Some 17.5 trillion won of that will be used solely for job creation, although the government did not give a specific target number for new jobs.
"We aim to respond to downside risks from outside and inside the country and stoke activity in the slumping private sector,"said Park Chun-sup, a budget official at the finance ministry, told a news briefing.
Job growth is top priority, Mr Park said.
Government projects that have proved ineffective in creating jobs will be scrapped or downsized, while industries that young Koreans prefer working in, such as gaming and technology, will receive more government investment next year.
The budget assumed the economy will grow by a real 3.0 per cent next year, versus a projected 2.8 per cent expansion for this year and last year's actual 2.6 per cent growth.
Asia's fourth-largest economy grew at an unexpectedly robust 3.2 per cent annual rate in the second quarter, driven by firmer domestic consumption and capital investment, but analysts said the lift would probably be temporary.
Exports remain weak amid sluggish global demand and an ongoing overhaul of the country's shipping and shipbuilding industries may see tens of thousands of jobs lost.

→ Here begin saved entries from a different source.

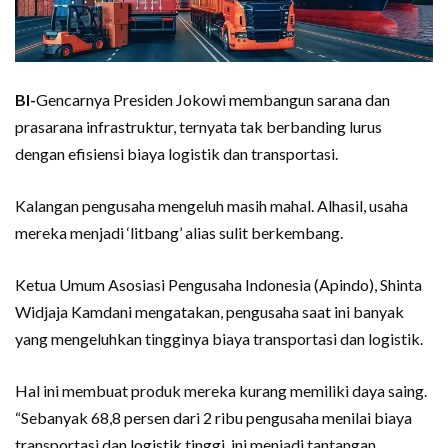
BI-
Gencarnya Presiden Jokowi membangun sarana dan
prasarana infrastruktur, ternyata tak berbanding lurus
dengan efisiensi biaya logistik dan transportasi.
Kalangan pengusaha mengeluh masih mahal. Alhasil, usaha
mereka menjadi ‘litbang’ alias sulit berkembang.
Ketua Umum Asosiasi Pengusaha Indonesia (Apindo), Shinta
Widjaja Kamdani mengatakan, pengusaha saat ini banyak
yang mengeluhkan tingginya biaya transportasi dan logistik.
Hal ini membuat produk mereka kurang memiliki daya saing.
“Sebanyak 68,8 persen dari 2 ribu pengusaha menilai biaya
transportasi dan logistik tinggi, ini menjadi tantangan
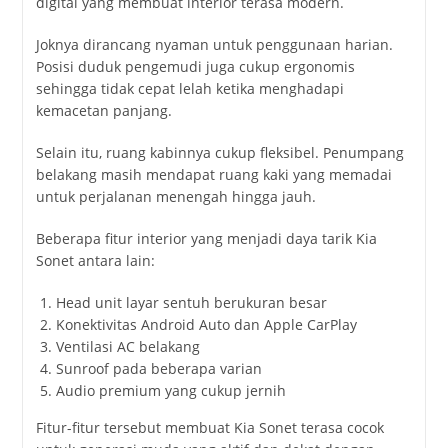
digital yang membuat interior terasa modern.
Joknya dirancang nyaman untuk penggunaan harian.
Posisi duduk pengemudi juga cukup ergonomis
sehingga tidak cepat lelah ketika menghadapi
kemacetan panjang.
Selain itu, ruang kabinnya cukup fleksibel. Penumpang
belakang masih mendapat ruang kaki yang memadai
untuk perjalanan menengah hingga jauh.
Beberapa fitur interior yang menjadi daya tarik Kia
Sonet antara lain:
Head unit layar sentuh berukuran besar
Konektivitas Android Auto dan Apple CarPlay
Ventilasi AC belakang
Sunroof pada beberapa varian
Audio premium yang cukup jernih
Fitur-fitur tersebut membuat Kia Sonet terasa cocok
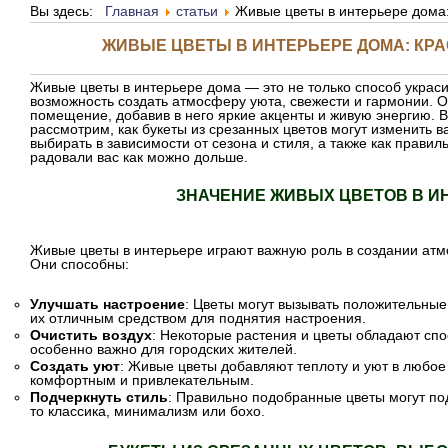
Вы здесь:
Главная
статьи
Живые цветы в интерьере дома:
ЖИВЫЕ ЦВЕТЫ В ИНТЕРЬЕРЕ ДОМА: КРА
Живые цветы в интерьере дома — это не только способ украси
возможность создать атмосферу уюта, свежести и гармонии. 
помещение, добавив в него яркие акценты и живую энергию. В
рассмотрим, как букеты из срезанных цветов могут изменить в
выбирать в зависимости от сезона и стиля, а также как правил
радовали вас как можно дольше.
ЗНАЧЕНИЕ ЖИВЫХ ЦВЕТОВ В И
Живые цветы в интерьере играют важную роль в создании атм
Они способны:
Улучшать настроение
: Цветы могут вызывать положительные
их отличным средством для поднятия настроения.
Очистить воздух
: Некоторые растения и цветы обладают спо
особенно важно для городских жителей.
Создать уют
: Живые цветы добавляют теплоту и уют в любо
комфортным и привлекательным.
Подчеркнуть стиль
: Правильно подобранные цветы могут под
то классика, минимализм или бохо.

In its medium-term fiscal management plans for 2016 to 2020, the ministry said government spending would grow by an average 3.5 per cent each year.
South Korea is expected to have a fiscal deficit of 1.7 per cent of annual gross domestic product (GDP) next year, improving from 2.3 per cent expected this year. The government plans on reducing that to 1.0 per cent by 2020.
Sovereign debt will stand at 40.4 per cent of GDP next year, compared with 40.1 per cent set for this year.
On a medium-term basis, the government aims to keep this number as close to 40 per cent as possible to maintain a healthy balance sheet.
"This year we took fiscal prudence a bit more into consideration than last year, as last year government money was spent aggressively on many economic hardships including a sizable extra budget," said Song Eon-seok, a vice finance minister.
Once parliament passes this year's extra budget, South Korea's fiscal deficit and sovereign debt-to-GDP will stand at 2.4 per cent and 39.3 per cent this year, respectively.
The government plans to submit next year's budget bill to parliament for approval by Sept. 2. South Korea's fiscal year starts on Jan 1.
Separately, finance ministry officials told Reuters the government plans to sell up to a net 37.7 trillion worth of treasury bonds in 2017, compared with 45.9 trillion won worth planned for 2016.
The government also raised the limit for possible foreign currency-denominated foreign exchange stabilisation bonds to US$1 billion next year, up from US$500 million for this year.